一道淩厲的陰氣他的手中打出,那些逃跑的司徒中人瞬間死無全屍,魂魄更是跟著陰氣被束縛進了紙棺之中。
“又死了十個,其他人呢?想好怎麼死了嗎?”
他慵懶的聲音驚得在場所有人瑟瑟發抖,即便是與景藺恒有所接觸的小姑何仙姑林若等人,也為之一愣用一股怪異的目光看著我。
似乎比起恐怖如斯的景藺恒來說,能把他收入囊中的我更是一個怪物。
眼瞧著自己族人在景藺恒麵前,如同螻蟻般被碾壓而死,司徒老太太就是再怕也不得不出麵了。
說話間她方才那般狂傲的伶俐不但全無還帶著一股祈求,對著景藺恒談和道:“我們是不是有什麼誤會啊?”
“誤會?”
景藺恒輕輕挑起眉,猶如聽見了一個天大的笑話般望著司徒老太太。
司徒老太太卻厚著臉皮點了點頭,不但推翻了自己剛才說過的話,更把髒水潑到了木老的頭上:“昆侖有三大家族鼎力,分別是方家,司徒,和木家,你要說方家是司徒害的,肯定說不過去,畢竟司徒家若是沒有木家幫襯,哪能夠滅的了方家啊!”

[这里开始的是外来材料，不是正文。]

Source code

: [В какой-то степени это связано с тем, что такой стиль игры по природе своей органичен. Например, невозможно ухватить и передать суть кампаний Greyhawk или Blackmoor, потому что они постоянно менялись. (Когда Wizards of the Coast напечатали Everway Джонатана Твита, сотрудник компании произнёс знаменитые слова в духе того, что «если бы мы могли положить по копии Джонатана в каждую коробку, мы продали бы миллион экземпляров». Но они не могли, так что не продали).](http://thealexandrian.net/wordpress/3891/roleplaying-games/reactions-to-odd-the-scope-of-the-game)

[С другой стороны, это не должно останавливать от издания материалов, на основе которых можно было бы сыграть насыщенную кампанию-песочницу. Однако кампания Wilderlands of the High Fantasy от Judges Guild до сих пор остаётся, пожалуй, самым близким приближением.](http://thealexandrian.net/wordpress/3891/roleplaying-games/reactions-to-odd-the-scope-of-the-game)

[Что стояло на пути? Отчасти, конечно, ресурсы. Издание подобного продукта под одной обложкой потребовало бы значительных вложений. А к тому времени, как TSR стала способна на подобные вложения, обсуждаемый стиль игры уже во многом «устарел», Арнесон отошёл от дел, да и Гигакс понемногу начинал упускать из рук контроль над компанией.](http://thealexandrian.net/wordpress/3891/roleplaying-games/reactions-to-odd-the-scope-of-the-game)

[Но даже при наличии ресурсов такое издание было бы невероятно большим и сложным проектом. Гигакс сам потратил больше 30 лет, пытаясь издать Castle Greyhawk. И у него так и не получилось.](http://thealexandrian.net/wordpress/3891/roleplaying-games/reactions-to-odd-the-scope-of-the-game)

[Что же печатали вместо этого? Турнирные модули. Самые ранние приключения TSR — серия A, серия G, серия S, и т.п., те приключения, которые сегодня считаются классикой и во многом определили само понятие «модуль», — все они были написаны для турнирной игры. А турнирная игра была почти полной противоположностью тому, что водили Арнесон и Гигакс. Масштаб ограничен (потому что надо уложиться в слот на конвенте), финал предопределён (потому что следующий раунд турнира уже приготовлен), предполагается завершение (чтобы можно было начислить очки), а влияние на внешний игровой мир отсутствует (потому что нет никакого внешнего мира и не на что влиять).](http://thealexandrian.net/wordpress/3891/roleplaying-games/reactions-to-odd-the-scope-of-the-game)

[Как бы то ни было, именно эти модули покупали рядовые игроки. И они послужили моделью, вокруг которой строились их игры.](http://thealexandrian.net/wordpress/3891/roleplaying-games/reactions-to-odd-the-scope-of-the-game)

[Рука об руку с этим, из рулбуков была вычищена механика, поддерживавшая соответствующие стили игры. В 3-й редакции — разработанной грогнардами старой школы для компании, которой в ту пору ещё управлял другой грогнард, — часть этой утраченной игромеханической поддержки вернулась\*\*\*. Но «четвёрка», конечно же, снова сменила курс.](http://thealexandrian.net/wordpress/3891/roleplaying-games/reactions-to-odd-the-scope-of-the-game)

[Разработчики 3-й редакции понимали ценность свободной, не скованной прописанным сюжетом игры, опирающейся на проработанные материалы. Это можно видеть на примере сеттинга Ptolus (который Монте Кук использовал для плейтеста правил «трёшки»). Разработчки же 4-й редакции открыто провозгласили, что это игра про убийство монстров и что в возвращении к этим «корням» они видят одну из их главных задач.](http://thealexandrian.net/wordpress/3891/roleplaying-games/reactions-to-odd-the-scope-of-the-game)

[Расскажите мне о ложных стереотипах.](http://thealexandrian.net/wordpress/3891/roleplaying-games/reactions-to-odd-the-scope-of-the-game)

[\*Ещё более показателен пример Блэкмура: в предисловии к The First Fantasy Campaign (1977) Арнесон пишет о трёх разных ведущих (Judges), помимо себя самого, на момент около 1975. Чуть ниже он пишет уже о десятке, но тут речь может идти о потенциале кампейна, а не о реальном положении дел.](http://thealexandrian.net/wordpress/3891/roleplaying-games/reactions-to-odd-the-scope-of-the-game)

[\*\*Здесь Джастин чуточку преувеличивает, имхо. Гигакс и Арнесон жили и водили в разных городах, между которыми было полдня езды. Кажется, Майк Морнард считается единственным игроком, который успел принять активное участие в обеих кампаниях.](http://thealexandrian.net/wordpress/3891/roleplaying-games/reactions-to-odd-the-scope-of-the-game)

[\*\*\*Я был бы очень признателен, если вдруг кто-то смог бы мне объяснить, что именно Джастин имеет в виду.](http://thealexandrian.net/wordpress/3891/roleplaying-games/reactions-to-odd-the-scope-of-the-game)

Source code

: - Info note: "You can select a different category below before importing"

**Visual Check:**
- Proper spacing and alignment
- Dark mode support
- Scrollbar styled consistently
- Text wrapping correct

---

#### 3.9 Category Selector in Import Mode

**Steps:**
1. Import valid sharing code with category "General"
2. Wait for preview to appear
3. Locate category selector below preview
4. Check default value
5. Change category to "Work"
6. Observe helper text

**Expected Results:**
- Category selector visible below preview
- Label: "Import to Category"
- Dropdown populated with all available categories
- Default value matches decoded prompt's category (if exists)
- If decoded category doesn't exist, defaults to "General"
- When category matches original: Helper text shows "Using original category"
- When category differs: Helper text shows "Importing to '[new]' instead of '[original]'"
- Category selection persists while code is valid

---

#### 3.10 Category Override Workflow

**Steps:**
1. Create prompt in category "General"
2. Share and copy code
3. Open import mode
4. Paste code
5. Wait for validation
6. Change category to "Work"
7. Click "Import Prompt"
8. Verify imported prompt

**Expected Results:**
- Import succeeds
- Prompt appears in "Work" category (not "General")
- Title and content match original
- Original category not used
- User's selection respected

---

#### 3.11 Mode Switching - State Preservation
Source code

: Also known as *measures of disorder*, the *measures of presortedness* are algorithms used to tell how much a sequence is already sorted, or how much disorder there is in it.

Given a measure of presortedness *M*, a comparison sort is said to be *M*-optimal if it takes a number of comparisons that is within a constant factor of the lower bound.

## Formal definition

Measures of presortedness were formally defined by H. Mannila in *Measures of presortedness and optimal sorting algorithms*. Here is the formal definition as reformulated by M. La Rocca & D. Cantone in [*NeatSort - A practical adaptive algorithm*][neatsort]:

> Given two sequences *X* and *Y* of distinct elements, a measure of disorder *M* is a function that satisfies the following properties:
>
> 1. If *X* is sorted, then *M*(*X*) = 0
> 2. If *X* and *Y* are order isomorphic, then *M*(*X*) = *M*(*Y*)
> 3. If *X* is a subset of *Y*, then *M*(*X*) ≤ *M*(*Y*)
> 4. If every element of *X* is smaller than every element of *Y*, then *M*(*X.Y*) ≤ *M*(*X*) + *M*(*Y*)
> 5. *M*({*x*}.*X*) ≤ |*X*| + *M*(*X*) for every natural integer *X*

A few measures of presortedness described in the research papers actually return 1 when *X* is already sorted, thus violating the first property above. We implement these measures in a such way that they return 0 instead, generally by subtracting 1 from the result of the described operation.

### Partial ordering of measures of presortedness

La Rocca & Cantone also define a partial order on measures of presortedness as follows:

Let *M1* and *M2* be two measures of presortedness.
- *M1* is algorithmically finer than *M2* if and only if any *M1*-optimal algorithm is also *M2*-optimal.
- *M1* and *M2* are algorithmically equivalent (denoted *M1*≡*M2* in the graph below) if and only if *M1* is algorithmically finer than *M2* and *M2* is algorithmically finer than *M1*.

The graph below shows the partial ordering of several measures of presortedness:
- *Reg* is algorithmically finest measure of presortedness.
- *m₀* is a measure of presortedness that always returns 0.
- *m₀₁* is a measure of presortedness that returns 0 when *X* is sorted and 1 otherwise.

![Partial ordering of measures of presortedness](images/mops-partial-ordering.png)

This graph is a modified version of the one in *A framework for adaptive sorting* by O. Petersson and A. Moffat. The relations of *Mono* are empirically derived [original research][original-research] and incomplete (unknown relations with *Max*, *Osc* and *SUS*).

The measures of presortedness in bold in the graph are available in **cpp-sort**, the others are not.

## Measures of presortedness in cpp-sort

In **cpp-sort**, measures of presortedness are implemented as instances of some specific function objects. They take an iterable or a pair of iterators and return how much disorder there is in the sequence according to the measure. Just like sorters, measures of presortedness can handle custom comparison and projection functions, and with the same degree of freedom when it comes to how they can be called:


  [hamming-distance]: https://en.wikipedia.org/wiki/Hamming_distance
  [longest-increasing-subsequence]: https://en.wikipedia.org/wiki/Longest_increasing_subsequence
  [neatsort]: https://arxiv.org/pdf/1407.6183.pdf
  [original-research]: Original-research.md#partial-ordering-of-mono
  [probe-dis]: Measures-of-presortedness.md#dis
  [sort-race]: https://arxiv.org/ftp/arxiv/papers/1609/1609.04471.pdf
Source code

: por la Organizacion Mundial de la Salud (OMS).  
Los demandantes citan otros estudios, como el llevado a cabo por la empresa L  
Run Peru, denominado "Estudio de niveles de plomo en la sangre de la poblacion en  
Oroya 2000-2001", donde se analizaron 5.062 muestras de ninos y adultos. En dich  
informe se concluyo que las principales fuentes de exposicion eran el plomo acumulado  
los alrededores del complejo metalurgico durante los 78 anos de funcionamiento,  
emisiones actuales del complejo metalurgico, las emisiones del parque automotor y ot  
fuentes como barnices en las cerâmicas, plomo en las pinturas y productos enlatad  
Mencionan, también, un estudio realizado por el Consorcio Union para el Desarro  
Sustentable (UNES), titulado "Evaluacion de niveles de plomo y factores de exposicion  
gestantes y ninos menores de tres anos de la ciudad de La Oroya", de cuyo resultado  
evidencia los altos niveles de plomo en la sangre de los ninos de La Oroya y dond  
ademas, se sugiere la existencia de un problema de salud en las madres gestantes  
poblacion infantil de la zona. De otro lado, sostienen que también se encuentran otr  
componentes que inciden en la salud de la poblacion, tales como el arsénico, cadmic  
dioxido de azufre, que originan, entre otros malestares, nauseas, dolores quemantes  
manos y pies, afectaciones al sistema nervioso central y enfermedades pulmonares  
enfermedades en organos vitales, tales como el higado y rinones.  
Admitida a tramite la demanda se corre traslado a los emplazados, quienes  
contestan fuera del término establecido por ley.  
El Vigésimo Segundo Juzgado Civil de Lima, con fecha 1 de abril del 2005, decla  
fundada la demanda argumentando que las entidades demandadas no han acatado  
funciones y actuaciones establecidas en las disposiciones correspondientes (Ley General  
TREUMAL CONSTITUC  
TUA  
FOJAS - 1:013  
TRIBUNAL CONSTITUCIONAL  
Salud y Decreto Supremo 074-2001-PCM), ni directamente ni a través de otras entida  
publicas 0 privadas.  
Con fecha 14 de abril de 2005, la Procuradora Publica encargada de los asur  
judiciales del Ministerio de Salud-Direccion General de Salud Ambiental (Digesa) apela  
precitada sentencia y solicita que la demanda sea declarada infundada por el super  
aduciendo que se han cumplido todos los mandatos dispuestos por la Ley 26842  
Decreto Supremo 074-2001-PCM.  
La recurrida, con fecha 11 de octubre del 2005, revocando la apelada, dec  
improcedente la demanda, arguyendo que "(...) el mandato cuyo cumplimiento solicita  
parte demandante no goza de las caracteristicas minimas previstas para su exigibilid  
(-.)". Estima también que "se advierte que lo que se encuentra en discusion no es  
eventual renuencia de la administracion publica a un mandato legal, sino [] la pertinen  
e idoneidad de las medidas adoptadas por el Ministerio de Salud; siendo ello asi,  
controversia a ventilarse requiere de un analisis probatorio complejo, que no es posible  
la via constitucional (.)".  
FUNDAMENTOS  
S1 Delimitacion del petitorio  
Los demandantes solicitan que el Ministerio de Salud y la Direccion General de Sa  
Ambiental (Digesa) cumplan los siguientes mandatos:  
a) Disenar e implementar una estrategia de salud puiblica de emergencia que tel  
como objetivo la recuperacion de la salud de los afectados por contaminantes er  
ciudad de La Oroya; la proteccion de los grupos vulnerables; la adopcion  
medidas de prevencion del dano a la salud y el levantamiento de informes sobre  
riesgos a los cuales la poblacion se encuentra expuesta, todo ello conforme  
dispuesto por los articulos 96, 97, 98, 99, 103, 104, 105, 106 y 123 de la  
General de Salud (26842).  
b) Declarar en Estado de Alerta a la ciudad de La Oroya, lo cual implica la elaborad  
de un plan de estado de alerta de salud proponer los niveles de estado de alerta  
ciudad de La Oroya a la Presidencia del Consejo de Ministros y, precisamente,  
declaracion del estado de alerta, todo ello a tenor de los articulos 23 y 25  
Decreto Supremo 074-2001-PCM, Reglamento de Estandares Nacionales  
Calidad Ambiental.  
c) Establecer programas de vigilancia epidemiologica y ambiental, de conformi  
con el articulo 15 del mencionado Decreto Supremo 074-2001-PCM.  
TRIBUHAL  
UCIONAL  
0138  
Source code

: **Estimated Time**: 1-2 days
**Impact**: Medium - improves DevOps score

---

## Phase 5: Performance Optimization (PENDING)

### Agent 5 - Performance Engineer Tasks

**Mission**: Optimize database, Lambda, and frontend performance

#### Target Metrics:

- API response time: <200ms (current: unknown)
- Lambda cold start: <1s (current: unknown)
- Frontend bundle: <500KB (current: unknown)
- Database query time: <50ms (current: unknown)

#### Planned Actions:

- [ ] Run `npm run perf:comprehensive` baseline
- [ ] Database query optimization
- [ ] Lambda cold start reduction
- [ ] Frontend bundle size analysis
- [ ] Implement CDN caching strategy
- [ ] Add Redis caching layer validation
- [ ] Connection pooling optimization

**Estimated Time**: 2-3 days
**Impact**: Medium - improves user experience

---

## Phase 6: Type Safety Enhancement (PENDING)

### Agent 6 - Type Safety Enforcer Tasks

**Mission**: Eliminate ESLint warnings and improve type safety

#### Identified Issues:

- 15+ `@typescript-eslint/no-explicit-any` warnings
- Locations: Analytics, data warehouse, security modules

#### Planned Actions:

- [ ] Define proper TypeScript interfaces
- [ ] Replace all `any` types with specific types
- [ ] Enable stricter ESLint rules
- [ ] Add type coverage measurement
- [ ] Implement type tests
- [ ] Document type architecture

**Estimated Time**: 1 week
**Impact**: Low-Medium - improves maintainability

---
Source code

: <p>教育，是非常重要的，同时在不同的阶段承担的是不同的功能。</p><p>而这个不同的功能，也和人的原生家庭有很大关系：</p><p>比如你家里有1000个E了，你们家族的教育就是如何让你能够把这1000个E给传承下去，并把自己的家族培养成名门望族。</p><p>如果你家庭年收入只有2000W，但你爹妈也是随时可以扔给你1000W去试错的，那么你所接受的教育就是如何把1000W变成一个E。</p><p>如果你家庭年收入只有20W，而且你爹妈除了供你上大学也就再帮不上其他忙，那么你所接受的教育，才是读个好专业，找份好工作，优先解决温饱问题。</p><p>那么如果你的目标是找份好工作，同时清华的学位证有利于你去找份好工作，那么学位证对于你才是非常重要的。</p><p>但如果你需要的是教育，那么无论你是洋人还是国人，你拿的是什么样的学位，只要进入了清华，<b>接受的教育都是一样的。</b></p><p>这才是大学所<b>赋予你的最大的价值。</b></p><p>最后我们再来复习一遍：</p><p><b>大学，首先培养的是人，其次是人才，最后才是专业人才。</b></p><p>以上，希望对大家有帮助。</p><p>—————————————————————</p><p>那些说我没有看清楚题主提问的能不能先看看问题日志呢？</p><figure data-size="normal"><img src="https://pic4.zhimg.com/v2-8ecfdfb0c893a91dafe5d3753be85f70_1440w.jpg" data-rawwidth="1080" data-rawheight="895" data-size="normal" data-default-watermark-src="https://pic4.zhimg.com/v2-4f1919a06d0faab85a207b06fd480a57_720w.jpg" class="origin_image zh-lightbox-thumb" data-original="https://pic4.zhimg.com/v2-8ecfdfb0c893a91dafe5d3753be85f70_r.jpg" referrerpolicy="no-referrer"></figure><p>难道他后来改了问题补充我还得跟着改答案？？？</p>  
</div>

在聽完司徒老太太這話,我不禁感歎她這無中生有的功力真是登峰造極,而木老在聽到她這話之時氣的夠嗆,正想反駁我頓時給他投去了一抹安撫的眼神,無聲的在告訴他有些事情不必解釋。
就如同他之前罵司徒靜那句話一樣,清者自清。
“還有呢?”
景藺恒似乎是想接著這個機會替方家翻案,難得有耐心的和司徒老太太說起了話來。
見到這一幕我心裏暖心不已,甚是感激,而小姑何仙姑和林若等人也不傻,自然能看出景藺恒的意思,看向他的目光除了讚歎就是讚歎了。
“沒……沒了……”
司徒老太太尷尬的對著景藺恒回道,瞧見自己這個髒水潑不成,正想說些什麼之時,景藺恒卻似笑非笑的問她:“所以你的意思是,你承認了站在你麵前的方瑤和方鶯,還有躺在地上的那具男屍都是方家後人,而方家人全是你們司徒家人害死的,對嗎?”
景藺恒說這話時麵上淡淡的沒有任何表情,可在司徒老太太的眼裏不亞於地獄修羅,僵在原地不敢吭聲。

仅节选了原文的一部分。